DESCRIZIONE DEL PROBLEMA: Secondo il testo in ricordo di Carla Papini, quale associazione fu chiamata a guidare?

ESTRATTO FORNITO:

* * *

Per tutti noi che l’abbiamo conosciuta ed ammirata era, semplicemente, “la Carla”.

Non serviva neppure mettere dopo il nome il cognome o da ragazza o da sposata. “La Carla”, a Pescia e nei dintorni, era, per tutti, la Carla Papini.

Nemmeno fosse stata la première dame di Francia, come le dicevo io ogni volta che la incontravo a giro per Pescia. Chissà cosa avrà pensato quando io le facevo la stessa battuta ogni volta che la vedevo. Io ho un sospetto, ma non lo scrivo qui.

Lei, ovviamente, ci rideva su. E quegli occhi bellissimi che stavano lì in agguato dietro gli occhiali parevano esplodere di gioia e di bellezza, ed era proprio lì che capivi di trovarti di fronte ad una donna meravigliosamente straordinaria. E subito quegli occhi  diventavano come acqua, anzi, erano acqua, e te non potevi fare altro che stare lì a guardarla e ad ascoltarla. Perché la Carla prima ti metteva a tuo agio e poi ti spruzzava addosso mille parole con pochi aggettivi ed ancor meno avverbi.

Quasi come quando, dai piani alti di un autorevole quotidiano di Toronto, qualcuno dette qualche dritta ad un giovane ma già terribilmente geniale Ernest Hemingway su come scrivere.

La Carla era ed è tuttora – perché  le belle anime vivono per sempre e per sempre stanno al nostro fianco fino alla fine dei tempi – simile al vecchio Hemingway: come lui, la Carla arrivava al nocciolo della questione ancor prima che tu capissi di avere a che fare con una donna che profumava di intelligenza e di dolcezza. Io ho sempre avuto questa impressione.

Ho ammirato la Carla, fin da quando me la presentarono, anni fa, ad una mostra al Palagio, ed io che credevo di aver stretto la mano a Claudia Cardinale.

Poi, in seguito, quando fu eletta per guidare gli Amici di Pescia, le dissi che era perfetta per quel non facile ruolo. Ovvio che non aveva bisogno dei miei consigli. Io di solito non do mai buoni consigli. Lei era perfetta per stare tra gli Amici. Non conto le iniziative culturali organizzate dalla Carla.

Tutti noi abbiamo di sicuro qualche whatsapp o email della Carla, dove invita a scrivere qualche articolo per Nebulae.

In effetti, ogni volta che mi incontrava a Pescia io la vedevo che non ce la faceva proprio a non chiedermi di scriverle qualcosa per Nebulae; però qualcosa di serio, si premurava di aggiungere subito, intendendo non quei racconti scemi che inviavo ed invio tuttora col petto gonfio a il Cittadino, mensile al quale la Carla era tremendamente affezionata, tanto da tenerci una rubrica assai letta, più della mia. Perché la Carla era così. Non voleva che perdessi il mio tempo a scrivere scemenze. Ma la Carla non sapeva che a volte si può vivere di scemenze. Io ne so qualcosa.

* * *

(Dati memorizzati)
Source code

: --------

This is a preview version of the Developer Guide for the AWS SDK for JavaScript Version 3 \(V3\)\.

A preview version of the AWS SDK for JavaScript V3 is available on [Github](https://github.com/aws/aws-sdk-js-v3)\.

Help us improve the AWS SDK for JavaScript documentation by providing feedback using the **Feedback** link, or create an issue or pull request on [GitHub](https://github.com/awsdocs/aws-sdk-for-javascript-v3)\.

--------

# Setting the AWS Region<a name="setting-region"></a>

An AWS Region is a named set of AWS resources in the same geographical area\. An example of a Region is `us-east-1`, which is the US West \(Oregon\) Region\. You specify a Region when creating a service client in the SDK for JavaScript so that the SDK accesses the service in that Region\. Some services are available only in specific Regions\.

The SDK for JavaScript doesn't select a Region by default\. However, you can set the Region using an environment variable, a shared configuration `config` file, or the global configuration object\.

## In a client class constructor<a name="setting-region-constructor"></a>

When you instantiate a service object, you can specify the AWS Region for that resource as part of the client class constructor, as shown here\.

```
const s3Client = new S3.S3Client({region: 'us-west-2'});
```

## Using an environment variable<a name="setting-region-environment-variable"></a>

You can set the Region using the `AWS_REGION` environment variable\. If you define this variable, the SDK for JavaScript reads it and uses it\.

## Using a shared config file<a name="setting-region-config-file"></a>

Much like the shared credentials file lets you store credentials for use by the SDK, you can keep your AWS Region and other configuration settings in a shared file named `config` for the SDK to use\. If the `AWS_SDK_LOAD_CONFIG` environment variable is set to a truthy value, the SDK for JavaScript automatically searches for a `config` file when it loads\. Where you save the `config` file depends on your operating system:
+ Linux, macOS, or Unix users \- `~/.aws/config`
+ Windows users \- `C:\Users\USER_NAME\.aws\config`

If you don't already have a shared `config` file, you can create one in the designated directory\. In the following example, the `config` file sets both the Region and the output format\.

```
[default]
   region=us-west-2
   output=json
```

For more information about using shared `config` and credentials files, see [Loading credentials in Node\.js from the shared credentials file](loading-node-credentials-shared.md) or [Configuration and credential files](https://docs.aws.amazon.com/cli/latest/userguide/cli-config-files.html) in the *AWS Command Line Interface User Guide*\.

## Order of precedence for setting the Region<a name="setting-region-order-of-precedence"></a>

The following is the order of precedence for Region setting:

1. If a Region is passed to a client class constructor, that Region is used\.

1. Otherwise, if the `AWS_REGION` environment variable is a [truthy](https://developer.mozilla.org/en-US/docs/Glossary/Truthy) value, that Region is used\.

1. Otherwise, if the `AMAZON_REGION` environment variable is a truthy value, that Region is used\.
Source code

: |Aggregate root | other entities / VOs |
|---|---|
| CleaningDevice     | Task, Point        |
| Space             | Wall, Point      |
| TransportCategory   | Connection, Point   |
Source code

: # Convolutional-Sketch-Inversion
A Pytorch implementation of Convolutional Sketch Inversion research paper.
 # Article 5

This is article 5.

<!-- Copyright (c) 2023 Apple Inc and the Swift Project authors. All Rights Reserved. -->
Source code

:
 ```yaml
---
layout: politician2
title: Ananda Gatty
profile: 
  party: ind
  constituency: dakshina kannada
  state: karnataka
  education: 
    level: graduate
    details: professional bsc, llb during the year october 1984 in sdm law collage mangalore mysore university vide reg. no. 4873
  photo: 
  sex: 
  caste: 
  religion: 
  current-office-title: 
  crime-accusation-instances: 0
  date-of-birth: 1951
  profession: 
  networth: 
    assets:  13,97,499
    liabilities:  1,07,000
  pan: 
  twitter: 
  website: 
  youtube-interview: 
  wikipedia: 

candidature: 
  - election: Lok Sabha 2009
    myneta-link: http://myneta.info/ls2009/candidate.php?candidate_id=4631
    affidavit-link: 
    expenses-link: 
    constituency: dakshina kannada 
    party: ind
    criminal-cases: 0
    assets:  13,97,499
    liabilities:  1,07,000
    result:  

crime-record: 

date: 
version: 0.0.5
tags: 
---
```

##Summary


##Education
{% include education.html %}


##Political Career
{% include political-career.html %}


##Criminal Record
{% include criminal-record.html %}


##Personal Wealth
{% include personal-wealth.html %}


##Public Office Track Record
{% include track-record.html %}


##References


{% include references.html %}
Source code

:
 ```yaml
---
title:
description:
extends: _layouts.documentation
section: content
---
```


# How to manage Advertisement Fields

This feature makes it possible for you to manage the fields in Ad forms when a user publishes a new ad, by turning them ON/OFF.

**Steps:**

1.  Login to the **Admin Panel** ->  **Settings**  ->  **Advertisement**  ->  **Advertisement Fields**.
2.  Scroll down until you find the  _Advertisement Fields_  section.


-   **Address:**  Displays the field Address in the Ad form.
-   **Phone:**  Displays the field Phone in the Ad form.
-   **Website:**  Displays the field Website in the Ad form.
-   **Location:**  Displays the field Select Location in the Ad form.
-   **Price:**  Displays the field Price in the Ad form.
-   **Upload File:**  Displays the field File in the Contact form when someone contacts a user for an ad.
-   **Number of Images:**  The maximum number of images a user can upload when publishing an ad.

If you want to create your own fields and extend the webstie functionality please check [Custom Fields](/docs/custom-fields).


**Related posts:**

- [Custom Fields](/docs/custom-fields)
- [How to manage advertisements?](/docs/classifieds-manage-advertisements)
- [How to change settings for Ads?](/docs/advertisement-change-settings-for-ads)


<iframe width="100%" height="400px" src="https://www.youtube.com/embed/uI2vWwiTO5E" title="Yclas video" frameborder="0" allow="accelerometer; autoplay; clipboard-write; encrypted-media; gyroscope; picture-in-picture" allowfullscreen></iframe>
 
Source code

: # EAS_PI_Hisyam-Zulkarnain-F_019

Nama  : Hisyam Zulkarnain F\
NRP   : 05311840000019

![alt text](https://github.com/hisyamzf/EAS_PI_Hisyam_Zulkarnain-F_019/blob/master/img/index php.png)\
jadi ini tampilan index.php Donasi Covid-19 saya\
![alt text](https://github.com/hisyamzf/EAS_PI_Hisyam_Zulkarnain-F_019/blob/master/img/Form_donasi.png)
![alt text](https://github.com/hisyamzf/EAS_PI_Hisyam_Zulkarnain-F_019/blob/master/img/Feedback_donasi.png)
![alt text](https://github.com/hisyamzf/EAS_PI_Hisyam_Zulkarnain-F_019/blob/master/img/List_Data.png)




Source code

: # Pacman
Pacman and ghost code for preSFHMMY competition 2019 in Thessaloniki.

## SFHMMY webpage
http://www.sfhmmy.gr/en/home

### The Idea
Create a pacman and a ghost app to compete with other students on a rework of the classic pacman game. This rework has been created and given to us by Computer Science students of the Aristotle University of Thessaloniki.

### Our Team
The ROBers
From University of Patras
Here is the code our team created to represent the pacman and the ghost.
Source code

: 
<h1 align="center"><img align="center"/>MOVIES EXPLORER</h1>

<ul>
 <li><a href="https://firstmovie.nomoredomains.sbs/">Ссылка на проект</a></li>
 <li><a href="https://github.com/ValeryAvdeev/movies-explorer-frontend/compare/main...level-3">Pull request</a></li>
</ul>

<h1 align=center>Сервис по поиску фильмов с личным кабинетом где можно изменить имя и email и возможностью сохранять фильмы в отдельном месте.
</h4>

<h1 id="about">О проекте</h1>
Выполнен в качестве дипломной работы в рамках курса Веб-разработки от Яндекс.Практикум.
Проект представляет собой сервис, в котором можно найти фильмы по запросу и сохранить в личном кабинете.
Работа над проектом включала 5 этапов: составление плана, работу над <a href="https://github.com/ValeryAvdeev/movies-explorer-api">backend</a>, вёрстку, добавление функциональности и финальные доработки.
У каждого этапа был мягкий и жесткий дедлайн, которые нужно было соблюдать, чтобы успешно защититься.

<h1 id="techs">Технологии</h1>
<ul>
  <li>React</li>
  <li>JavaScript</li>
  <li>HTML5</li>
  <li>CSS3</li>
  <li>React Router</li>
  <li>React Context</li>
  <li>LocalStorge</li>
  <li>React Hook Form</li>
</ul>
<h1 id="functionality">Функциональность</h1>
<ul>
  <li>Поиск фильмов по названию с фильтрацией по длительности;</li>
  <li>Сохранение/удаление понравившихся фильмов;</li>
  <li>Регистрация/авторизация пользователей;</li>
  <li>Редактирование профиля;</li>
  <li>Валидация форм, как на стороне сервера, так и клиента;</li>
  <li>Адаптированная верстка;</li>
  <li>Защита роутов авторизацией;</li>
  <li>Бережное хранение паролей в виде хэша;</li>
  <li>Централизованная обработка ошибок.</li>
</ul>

* * *

SOLUZIONE DEL COMPITO: Fu eletta per guidare gli Amici di Pescia.